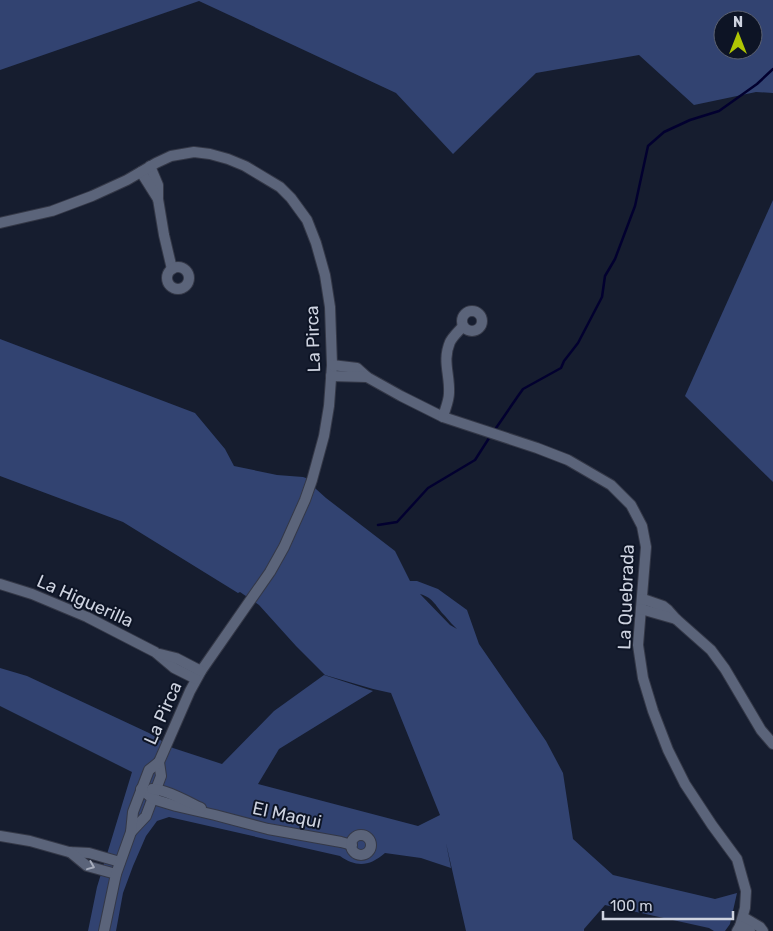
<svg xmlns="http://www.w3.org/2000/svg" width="773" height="931" viewBox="0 0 773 931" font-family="Rubik,sans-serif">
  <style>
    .green { fill: #324371; fill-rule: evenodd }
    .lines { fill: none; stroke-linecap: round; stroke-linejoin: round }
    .stream { stroke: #02002f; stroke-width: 2.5 }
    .street-casing { stroke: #343847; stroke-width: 12 }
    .street { stroke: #5b647a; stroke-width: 10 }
    .oneway { stroke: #a6acbc }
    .labels { text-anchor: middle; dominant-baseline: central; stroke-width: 4; stroke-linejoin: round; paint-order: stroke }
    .street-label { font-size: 18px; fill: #ced3e0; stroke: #0d1425 }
  </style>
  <rect width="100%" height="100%" fill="#161d2f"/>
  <g class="green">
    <path d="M0,0H773V93L756,92L694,105L639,55L536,73L453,154L396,93L199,1L0,70ZM723,20H753V50H723Z"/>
    <path d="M773,200V482L685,396Z"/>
    <path d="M0,339L195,413L225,449L234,466L277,475L303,477L306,478V480L326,498L395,551L410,581H417L438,589L467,610L479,644L546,741L563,773L573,839L613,875L715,899L737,893L730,924L725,931H714L709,928L605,905L584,929V931H466L446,843L451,868L421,858L385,853C370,866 357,868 340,856L169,817L157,821L146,836L133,866L123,893L116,931H88L97,887L132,772L0,706V668L27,676L149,733L173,748L222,764L274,711L324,675L373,691L279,749L258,784L418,826L440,815L391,693L373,689L325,675L296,646L259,605L240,592L238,593L123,522L0,476ZM420,594C434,598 436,607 445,616C449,621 453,625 457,629L450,625Z"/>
  </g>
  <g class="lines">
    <g class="stream">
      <path d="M494,431L518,396L523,389L561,368L564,361L578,343L602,297L605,276L615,259L635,206L648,146L664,132L690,120L719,111L757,84L773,69"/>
      <path d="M378,525L397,522L428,488L475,460L491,435"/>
    </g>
    <g class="street-casing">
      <g id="street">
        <path d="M150,166L158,185V199L164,235L172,269"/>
        <path d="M141,172L158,199"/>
        <path d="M0,223L52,211L92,196L127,180L156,163L171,156L194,152L210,154L228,159L245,166L280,187L291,198L307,220L316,243L325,275L330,307L332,365L329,406L324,436L312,480L305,500L284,547L270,572L201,671L190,691L159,762L161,776L146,816L131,832"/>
        <circle cx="178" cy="278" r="11"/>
        <circle cx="472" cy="321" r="10"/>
        <path d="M332,365L357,368L367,377L401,396L443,417L537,448L568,460L611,485L631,505L642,526L646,547L638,645L643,678L653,711L668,750L685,784L712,825L737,859L746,891L745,908L740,926L737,931"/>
        <path d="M331,376L367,377"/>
        <path d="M443,417C445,409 449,401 449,393C450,374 442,361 450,342C453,336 459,331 463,326"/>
        <path d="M0,584L32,594L87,617L155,652L174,668L196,679"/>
        <path d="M643,599L663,606L668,610L676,619L711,650L725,669L761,730L773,744"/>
        <path d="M641,609L676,619"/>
        <path d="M160,654L176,658L201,671"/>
        <path d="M141,789L153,799L176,806L215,815L268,829L341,842L352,845"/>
        <path d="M152,789C165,789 188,802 201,808"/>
        <circle cx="361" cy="845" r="10"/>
        <path d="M0,836L30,841L69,852L89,853L120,862"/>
        <path d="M70,852L87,866L116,874"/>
        <path d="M743,917L760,927L763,931"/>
        <path d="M740,926L750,931"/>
        <path d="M104,931L116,874L131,832L133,812L149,770L159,762"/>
      </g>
    </g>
    <use href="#street" class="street"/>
  </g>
  <defs><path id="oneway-chevron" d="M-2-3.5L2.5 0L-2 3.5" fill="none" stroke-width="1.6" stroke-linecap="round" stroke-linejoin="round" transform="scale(1.25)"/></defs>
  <use class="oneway" href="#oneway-chevron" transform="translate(91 866) rotate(22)"/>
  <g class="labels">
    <g class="street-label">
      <text transform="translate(313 339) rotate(-92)">La Pirca</text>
      <text transform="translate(626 597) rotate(-88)">La Quebrada</text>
      <text transform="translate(85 601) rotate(24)">La Higuerilla</text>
      <text transform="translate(163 713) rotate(-66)">La Pirca</text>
      <text transform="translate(287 815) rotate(12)">El Maqui</text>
    </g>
  </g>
  <g transform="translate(738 35)"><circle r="24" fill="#0d1425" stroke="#5a6070"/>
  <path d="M0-4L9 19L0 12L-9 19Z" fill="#afc504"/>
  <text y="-8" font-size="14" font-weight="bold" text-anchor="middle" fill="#ced3e0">N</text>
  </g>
  <path d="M603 911v8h130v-8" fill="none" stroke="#ced3e0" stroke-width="2.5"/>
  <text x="610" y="911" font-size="15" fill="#ced3e0" stroke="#0d1425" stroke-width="4" paint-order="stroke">100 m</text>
</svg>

■ ■ ■ ■

**Your instructions**
Considering only lines that contain the word "labels", say how many there are in the data, with no other text.

**Response to the task**
2